— start of DATA FOR THIS EXERCISE —

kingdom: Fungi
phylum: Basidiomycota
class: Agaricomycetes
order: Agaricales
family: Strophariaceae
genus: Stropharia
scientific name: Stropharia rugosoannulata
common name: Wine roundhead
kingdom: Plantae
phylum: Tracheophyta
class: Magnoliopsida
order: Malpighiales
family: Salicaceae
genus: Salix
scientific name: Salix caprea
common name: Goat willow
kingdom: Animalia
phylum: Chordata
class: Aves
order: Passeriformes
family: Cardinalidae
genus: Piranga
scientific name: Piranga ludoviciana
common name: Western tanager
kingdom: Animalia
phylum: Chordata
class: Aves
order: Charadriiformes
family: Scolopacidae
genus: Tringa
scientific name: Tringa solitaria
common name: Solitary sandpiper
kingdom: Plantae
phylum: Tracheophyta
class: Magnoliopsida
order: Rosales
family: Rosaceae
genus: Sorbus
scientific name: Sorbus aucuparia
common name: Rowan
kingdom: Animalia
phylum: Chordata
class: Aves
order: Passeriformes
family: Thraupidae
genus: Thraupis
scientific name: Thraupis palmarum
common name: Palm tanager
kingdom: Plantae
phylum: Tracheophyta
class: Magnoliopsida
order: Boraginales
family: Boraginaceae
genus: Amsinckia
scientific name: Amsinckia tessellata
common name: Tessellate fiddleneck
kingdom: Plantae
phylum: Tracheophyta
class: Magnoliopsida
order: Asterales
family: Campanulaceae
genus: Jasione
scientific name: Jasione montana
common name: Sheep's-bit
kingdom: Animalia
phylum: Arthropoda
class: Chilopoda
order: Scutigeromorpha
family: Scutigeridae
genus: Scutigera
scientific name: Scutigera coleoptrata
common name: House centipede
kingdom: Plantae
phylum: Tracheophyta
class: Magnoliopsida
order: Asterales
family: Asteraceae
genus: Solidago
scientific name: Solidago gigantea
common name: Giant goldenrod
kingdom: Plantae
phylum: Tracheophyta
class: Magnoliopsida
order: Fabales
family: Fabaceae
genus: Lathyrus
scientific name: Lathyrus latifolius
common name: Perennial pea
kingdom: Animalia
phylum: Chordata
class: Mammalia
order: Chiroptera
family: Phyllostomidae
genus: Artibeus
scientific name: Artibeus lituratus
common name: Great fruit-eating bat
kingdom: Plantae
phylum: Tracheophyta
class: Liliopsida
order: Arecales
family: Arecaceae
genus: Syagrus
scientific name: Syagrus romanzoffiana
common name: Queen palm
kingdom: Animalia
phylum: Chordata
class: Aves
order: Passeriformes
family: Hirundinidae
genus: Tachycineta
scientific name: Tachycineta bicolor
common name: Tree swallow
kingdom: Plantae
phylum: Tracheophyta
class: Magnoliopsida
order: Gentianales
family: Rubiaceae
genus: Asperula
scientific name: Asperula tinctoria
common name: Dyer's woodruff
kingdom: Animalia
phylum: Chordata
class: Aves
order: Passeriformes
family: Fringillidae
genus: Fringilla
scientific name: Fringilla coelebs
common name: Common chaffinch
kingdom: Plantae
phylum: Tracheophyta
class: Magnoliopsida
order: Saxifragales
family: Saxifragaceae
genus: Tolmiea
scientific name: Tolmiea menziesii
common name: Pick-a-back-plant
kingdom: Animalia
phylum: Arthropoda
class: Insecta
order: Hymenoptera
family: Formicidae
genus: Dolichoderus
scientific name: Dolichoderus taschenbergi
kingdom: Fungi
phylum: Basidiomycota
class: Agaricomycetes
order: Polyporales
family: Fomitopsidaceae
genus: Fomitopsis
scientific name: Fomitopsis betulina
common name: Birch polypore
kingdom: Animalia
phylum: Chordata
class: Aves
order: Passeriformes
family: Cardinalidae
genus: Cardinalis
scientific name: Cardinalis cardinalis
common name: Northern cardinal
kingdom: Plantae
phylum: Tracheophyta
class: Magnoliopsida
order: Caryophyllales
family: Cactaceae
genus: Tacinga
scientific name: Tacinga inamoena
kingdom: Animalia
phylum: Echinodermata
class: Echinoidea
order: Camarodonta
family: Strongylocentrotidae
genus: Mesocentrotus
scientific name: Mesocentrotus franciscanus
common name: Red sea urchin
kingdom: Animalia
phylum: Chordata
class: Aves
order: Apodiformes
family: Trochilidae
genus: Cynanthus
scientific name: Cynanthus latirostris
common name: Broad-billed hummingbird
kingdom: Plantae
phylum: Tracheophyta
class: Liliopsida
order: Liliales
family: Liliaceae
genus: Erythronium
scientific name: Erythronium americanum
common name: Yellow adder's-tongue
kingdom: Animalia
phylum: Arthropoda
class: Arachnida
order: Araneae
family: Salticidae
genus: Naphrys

— end of DATA FOR THIS EXERCISE —

#### [GIVEN REQUEST]
Write out the lines from the one containing "genus: Syagrus" through the one containing "scientific name: Cardinalis cardinalis", copied exactly as they appear in the data entries above.

#### [ANSWER]
genus: Syagrus
scientific name: Syagrus romanzoffiana
common name: Queen palm
kingdom: Animalia
phylum: Chordata
class: Aves
order: Passeriformes
family: Hirundinidae
genus: Tachycineta
scientific name: Tachycineta bicolor
common name: Tree swallow
kingdom: Plantae
phylum: Tracheophyta
class: Magnoliopsida
order: Gentianales
family: Rubiaceae
genus: Asperula
scientific name: Asperula tinctoria
common name: Dyer's woodruff
kingdom: Animalia
phylum: Chordata
class: Aves
order: Passeriformes
family: Fringillidae
genus: Fringilla
scientific name: Fringilla coelebs
common name: Common chaffinch
kingdom: Plantae
phylum: Tracheophyta
class: Magnoliopsida
order: Saxifragales
family: Saxifragaceae
genus: Tolmiea
scientific name: Tolmiea menziesii
common name: Pick-a-back-plant
kingdom: Animalia
phylum: Arthropoda
class: Insecta
order: Hymenoptera
family: Formicidae
genus: Dolichoderus
scientific name: Dolichoderus taschenbergi
kingdom: Fungi
phylum: Basidiomycota
class: Agaricomycetes
order: Polyporales
family: Fomitopsidaceae
genus: Fomitopsis
scientific name: Fomitopsis betulina
common name: Birch polypore
kingdom: Animalia
phylum: Chordata
class: Aves
order: Passeriformes
family: Cardinalidae
genus: Cardinalis
scientific name: Cardinalis cardinalis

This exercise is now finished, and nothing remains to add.